■ **Task statement**: Encode the lines of the material below, from the line containing "## Inhoudsopgave" to the line containing "<!-- Voeg een link toe naar Github Pages 🌐-->", inclusive, as a JSON array of strings with one string per line and blank lines omitted.

■ **Record set**:
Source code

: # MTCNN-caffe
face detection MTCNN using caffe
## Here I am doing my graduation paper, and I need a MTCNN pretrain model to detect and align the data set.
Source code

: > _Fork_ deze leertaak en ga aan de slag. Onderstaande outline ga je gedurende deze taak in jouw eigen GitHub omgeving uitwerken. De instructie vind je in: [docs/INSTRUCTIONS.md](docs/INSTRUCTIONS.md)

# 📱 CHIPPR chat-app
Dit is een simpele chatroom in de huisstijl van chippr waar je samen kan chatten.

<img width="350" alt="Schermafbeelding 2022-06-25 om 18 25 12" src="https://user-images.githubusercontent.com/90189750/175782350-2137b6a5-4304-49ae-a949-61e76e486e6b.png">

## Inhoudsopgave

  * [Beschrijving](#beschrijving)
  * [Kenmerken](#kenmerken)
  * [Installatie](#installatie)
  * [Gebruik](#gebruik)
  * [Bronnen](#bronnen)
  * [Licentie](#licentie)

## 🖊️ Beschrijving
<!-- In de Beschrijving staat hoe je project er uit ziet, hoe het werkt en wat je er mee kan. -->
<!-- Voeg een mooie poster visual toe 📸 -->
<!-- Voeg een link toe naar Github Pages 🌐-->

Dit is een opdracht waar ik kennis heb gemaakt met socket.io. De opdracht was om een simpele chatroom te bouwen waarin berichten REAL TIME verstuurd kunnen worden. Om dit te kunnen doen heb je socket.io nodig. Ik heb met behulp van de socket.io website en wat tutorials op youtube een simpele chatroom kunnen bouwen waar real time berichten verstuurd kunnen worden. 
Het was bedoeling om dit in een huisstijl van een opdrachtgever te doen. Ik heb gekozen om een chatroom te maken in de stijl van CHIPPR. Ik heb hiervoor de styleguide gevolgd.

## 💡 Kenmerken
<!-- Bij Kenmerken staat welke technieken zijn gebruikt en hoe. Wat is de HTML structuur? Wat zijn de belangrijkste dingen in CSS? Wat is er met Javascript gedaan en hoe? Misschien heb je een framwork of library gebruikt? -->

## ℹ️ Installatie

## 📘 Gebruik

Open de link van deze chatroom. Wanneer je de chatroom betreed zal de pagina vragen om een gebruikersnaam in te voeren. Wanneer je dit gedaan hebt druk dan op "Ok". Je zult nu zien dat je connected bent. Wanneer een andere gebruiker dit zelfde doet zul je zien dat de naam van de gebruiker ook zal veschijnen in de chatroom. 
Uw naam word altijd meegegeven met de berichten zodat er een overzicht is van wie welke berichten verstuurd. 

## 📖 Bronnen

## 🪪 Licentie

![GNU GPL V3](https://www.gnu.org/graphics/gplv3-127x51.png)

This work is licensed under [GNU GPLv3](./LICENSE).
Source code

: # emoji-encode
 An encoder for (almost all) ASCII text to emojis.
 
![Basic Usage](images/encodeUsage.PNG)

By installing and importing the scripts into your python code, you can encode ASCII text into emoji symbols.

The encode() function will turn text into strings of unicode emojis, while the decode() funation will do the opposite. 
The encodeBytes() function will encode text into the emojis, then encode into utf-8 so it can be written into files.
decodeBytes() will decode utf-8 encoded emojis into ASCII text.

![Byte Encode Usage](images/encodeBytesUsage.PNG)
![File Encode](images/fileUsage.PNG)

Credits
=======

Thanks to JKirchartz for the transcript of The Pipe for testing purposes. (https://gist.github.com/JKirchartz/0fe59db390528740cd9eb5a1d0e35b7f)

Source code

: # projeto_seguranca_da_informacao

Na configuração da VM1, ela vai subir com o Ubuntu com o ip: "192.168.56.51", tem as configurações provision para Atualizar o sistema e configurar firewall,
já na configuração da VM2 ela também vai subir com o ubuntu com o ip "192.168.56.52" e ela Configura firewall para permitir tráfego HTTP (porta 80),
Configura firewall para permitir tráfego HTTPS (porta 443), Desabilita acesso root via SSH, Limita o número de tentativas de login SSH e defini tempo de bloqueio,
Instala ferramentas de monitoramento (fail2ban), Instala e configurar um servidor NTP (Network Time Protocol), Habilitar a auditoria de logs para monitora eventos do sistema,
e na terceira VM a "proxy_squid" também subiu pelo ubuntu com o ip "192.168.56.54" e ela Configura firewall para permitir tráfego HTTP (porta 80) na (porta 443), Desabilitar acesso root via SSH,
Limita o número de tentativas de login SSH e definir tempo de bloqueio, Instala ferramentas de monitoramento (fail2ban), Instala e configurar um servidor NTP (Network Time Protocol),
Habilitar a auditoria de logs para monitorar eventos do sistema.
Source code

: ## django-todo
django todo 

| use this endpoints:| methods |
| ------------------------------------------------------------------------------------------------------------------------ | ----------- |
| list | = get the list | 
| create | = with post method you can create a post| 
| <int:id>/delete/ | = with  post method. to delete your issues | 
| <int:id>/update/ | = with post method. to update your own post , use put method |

■ **Output below**:
[
  "## Inhoudsopgave",
  "  * [Beschrijving](#beschrijving)",
  "  * [Kenmerken](#kenmerken)",
  "  * [Installatie](#installatie)",
  "  * [Gebruik](#gebruik)",
  "  * [Bronnen](#bronnen)",
  "  * [Licentie](#licentie)",
  "## 🖊️ Beschrijving",
  "<!-- In de Beschrijving staat hoe je project er uit ziet, hoe het werkt en wat je er mee kan. -->",
  "<!-- Voeg een mooie poster visual toe 📸 -->",
  "<!-- Voeg een link toe naar Github Pages 🌐-->"
]